For the first wavelength, λ1 = 632 nm = 632 x 10^-9 m:
y1 = (1 * 632 x 10^-9 m * 1.30 m) / (7.63 x 10^-5 m)
y1 ≈ 8.320 cm
For the second wavelength, λ2 = 474 nm = 474 x 10^-9 m:
y2 = (1 * 474 x 10^-9 m * 1.30 m) / (7.63 x 10^-5 m)
y2 ≈ 5.624 cm
The difference between the positions is:
Δy = y1 - y2
Δy ≈ 8.320 cm - 5.624 cm
Δy ≈ 2.696 cm
Therefore, the distance between the common center of the diffraction patterns and the first occurrence of the spot where a dark fringe from one pattern falls on top of a dark fringe from the other pattern is approximately 2.696 cm.

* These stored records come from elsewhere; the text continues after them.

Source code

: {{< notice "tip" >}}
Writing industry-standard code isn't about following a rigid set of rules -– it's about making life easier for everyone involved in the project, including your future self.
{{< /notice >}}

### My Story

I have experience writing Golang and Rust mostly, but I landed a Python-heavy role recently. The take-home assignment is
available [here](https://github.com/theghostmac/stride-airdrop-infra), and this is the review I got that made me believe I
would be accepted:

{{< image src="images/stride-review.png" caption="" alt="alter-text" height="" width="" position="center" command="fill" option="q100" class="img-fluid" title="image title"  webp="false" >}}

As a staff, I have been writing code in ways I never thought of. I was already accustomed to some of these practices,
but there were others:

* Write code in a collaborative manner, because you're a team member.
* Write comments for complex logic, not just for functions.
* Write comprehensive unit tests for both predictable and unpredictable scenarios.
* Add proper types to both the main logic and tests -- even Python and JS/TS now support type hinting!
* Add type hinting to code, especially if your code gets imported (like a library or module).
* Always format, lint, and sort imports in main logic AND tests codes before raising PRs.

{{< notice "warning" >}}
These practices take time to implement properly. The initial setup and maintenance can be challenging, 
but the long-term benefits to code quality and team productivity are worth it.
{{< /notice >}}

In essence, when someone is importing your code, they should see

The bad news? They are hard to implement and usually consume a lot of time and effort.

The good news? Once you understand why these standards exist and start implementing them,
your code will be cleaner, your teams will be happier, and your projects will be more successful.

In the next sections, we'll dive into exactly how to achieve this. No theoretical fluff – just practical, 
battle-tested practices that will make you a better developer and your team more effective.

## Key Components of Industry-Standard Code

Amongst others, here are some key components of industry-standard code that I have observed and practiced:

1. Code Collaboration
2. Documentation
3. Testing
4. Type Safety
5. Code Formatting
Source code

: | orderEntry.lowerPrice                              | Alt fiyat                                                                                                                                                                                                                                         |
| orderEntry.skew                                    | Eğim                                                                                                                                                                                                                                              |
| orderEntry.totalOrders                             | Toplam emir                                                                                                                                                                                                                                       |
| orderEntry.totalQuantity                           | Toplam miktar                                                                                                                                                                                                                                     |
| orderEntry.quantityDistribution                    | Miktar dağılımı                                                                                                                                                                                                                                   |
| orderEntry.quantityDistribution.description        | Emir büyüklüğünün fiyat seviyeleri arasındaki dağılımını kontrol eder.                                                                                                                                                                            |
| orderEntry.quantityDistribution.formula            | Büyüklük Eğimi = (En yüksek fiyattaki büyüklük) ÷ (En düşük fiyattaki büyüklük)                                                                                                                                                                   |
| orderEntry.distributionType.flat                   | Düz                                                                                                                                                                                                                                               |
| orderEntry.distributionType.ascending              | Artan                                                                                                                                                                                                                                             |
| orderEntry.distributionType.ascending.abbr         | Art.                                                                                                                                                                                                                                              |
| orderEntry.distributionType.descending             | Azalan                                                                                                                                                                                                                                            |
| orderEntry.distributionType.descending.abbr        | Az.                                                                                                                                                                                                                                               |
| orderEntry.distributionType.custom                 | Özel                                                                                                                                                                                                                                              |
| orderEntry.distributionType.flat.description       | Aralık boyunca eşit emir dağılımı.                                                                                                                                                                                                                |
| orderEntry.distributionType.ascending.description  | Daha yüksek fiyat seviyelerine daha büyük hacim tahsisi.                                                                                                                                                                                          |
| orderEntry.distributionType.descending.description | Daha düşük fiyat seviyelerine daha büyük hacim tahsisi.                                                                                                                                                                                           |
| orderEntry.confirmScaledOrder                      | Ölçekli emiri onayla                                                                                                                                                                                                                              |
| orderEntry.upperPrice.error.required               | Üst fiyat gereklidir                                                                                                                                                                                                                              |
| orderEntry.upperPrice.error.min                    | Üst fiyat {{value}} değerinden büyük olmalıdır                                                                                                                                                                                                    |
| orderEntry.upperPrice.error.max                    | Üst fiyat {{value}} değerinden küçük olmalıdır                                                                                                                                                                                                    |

To find the distance between the center of the diffraction patterns and the first occurrence of overlapping dark fringes, we need to determine the angular positions of the dark fringes for each wavelength and then calculate the distance using trigonometry.
First, let's determine the angular position of the dark fringes for each wavelength using the single slit diffraction formula:
θ = (λ / d) * sin(φ)
where:
θ is the angular position,
λ is the wavelength of light,
d is the width of the slit, and
φ is the order of the dark fringe.
For the first wavelength (632 nm):
θ1 = (632 x 10^-9 m / (7.63 x 10^-5 m)) * sin(φ)
For the second wavelength (474 nm):
θ2 = (474 x 10^-9 m / (7.63 x 10^-5 m)) * sin(φ)
The distance between the center of the diffraction patterns and the first occurrence of overlapping dark fringes (d) can be calculated using the tangent function:
d = tan(θ1) - tan(θ2)
Now, let's substitute the values into the equations:
θ1 = (632 x 10^-9 m / (7.63 x 10^-5 m)) * sin(1)
θ2 = (474 x 10^-9 m / (7.63 x 10^-5 m)) * sin(1)
d = tan(θ1) - tan(θ2)
Calculating the values:
θ1 = 0.08244 radians
θ2 = 0.06183 radians
d = tan(0.08244) - tan(0.06183)
d ≈ 0.0157 radians
Finally, we can convert the angle to centimeters by multiplying it by the distance to the screen (1.30 m):
distance (in cm) = d * 1.30 m * 100 cm/m
distance ≈ 2.04 cm
Therefore, the distance between the center of the diffraction patterns and the first occurrence of the spot where a dark fringe from one pattern falls on top of a dark fringe from the other pattern is approximately 2.04 cm.